* _What the exercise asks_:
Quote the text in the material below word for word, leaving out the picture.

========================================

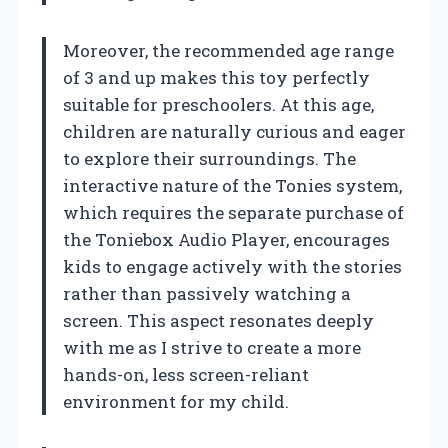
Moreover, the recommended age range
of 3 and up makes this toy perfectly
suitable for preschoolers. At this age,
children are naturally curious and eager
to explore their surroundings. The
interactive nature of the Tonies system,
which requires the separate purchase of
the Toniebox Audio Player, encourages
kids to engage actively with the stories
rather than passively watching a
screen. This aspect resonates deeply
with me as I strive to create a more
hands-on, less screen-reliant
environment for my child.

========================================

* _Response to this exercise_:
Moreover, the recommended age range
of 3 and up makes this toy perfectly
suitable for preschoolers. At this age,
children are naturally curious and eager
to explore their surroundings. The
interactive nature of the Tonies system,
which requires the separate purchase of
the Toniebox Audio Player, encourages
kids to engage actively with the stories
rather than passively watching a
screen. This aspect resonates deeply
with me as I strive to create a more
hands-on, less screen-reliant
environment for my child.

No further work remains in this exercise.